Therapeutic uses of cold:
1)    Acute soft tissue injuries
•    Limits bleeding by vasoconstriction and increases local blood viscosity (tmp.14-42®).
•    Limiting pain by decreasing oedema formation
•    Limits pain by reducing production of painful nerve irritants
•    Reduces the metabolic rate and hence decreases secondary cell death.
2)    Alleviation of pain
3)    Reduces muscle spasm and spasticity



Misconceptions:   
•    Effect of ice on swelling:
Most people are taught that the proper first aid after an acute injury (ankle sprain) is to apply ice directly to the injured area to minimize swelling. According to the latest research this is far from being proven. If ice is applied without the aid of compression then the initial vasoconstriction effect is followed by an excessive vasodilation effect, therefore instead of decreasing swelling we tend to increase it more (to read more look for “the hunting effect”). This is more extensive at temperatures below 15°.

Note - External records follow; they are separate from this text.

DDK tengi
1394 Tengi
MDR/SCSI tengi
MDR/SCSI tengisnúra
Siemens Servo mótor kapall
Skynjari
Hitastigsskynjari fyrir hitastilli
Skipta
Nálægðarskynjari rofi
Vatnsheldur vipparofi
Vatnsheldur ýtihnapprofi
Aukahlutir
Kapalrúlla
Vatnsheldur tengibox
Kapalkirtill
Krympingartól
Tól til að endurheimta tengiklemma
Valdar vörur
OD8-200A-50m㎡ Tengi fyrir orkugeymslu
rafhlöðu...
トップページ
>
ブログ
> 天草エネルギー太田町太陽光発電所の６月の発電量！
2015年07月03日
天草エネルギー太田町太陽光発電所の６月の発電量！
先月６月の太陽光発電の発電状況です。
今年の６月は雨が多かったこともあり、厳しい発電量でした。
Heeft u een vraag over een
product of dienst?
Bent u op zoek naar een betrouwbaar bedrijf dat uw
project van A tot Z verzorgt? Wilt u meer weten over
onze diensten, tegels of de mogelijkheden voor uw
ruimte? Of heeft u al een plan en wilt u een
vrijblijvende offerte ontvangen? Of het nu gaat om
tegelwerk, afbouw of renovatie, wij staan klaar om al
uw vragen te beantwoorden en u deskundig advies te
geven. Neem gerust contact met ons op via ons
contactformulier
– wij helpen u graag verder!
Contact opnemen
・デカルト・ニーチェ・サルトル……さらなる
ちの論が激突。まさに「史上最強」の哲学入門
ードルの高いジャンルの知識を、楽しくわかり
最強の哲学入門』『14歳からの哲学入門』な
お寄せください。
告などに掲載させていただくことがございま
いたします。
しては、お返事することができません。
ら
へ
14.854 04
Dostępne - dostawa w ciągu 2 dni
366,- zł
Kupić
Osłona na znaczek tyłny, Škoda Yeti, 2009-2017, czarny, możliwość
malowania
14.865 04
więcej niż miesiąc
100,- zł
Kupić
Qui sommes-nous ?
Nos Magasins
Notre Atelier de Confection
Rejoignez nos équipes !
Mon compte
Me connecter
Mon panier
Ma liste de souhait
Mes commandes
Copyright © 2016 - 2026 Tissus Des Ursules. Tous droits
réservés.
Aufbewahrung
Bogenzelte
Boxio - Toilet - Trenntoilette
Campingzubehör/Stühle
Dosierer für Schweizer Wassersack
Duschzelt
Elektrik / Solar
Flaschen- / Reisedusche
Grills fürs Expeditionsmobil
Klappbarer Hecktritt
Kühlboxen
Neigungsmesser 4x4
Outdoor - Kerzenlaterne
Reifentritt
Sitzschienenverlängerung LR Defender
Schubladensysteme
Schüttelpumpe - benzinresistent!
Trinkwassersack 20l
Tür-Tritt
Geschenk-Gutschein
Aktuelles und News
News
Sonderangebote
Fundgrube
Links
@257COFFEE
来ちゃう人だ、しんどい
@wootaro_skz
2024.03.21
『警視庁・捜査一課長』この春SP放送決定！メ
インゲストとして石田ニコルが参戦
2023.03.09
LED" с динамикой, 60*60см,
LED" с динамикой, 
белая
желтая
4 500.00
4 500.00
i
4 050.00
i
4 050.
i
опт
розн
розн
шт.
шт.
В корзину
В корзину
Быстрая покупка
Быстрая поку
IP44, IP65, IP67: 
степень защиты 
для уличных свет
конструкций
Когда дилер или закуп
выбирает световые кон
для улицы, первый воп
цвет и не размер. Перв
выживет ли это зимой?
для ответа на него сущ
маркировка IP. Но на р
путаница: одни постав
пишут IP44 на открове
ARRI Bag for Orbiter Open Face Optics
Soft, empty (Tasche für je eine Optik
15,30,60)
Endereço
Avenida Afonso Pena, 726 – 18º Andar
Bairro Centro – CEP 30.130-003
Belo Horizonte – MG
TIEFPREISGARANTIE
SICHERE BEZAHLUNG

Therefore the best applicable practice is to follow the PRICE or RICE principles which follow the acronym REST-ICE-COMPRESSION-ELEVATION.

Conclusion:
There are NO!!! specific protocols or a “Gold” standard rule of how to use ice therapy due to different forms of ice treatment (crushed ice, ice gel pack, cold water immersion), therefore according to a recent study (Bleakley et al., 2006) recommends 10 minutes of ice therapy followed by 10 minutes of rest and then repetition of ice therapy for further 10 minutes every two hours. This may optimize both the swelling and analgesic effect.
In this study they also added that for acute injuries the best possible treatment is to apply ice for a maximum of 5 minutes to avoid any potential increased effusion and swelling.